One of the big ideas in the game is that you need a balance between science/culture to unlock new things to build (and settlement limit or specialist limit increases), and gold/production to build them. So especially early on, sitting on gold or having nothing left to build might be a symptom of not progressing in techs/civics fast enough.

The downside is the opportunity cost of what you could have done with that gold, or what other yield you could have generated instead of that gold. It's good that there is an incentive to save gold to upgrade towns to cities, but if you always save your gold for that, you might miss opportunities such as getting one more settler early to get a good settlement location before the AI.
Gold buildings also provide resource slots, so they are quite useful.
 
Gold buildings also provide resource slots, so they are quite useful.

And secretly are better than expected, since they don't cost gold maintenance. The +6 Bazaar is actually more like a +9 building since you don't pay the gold maintenance on it. And because of that, when they roll over they're one of the better ratios. So the obsolete library you're getting 2 science for 2 gold+2 happiness, the obsolete market you're getting 2 gold for 2 happiness.

But yeah, if my choice is a +5 library or a +5 market, obviously take the library first.
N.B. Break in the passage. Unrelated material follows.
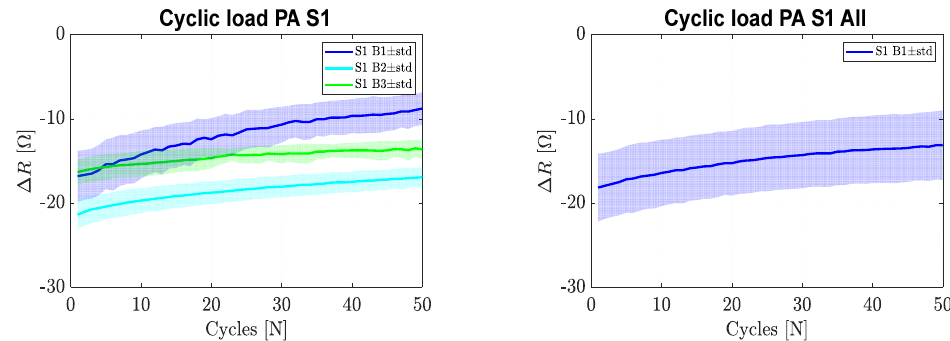
Figure 8. Cyclic force vs. change in resistance in the function of loading cycles (sensor 1 (board sample (B1, B2, B3) ( left ) and average behaviour of all boards ( right )).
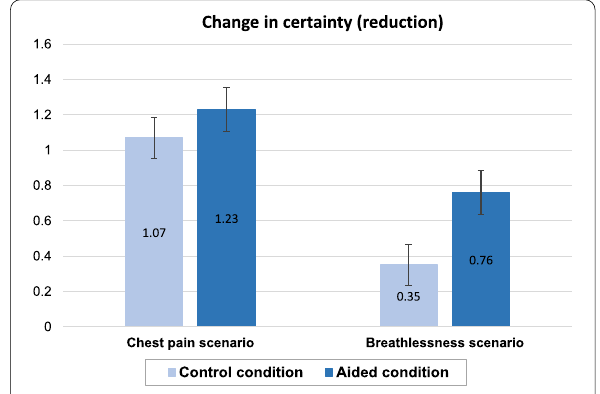
Fig. 1 Mean change in certainty by condition and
But especially if you have an island or river city where you can get big adjacency for gold, and don't really have any good resource adjacency, getting a gold building first can make sense.
 
It might be a waste of the settlement limits - but I like to go very wide and do I honestly appreciate not having that many build queues to manage! I convert to cities when I have a cluster of towns ready to switch to support, or I want to build a wonder that needs a specific tile type. Early games I always pushed for the Econ golden age to keep my cities, now I never go because I have niche ones I’m happy to revert to towns
 
I've not done super concrete testing, but I notice the more towns I convert to cities the more money I have for more conversions and by mid-age I have over my settlement limit of all converted cities, and tons of gold spare. This is on Deity but I'm not getting my gold from other civs.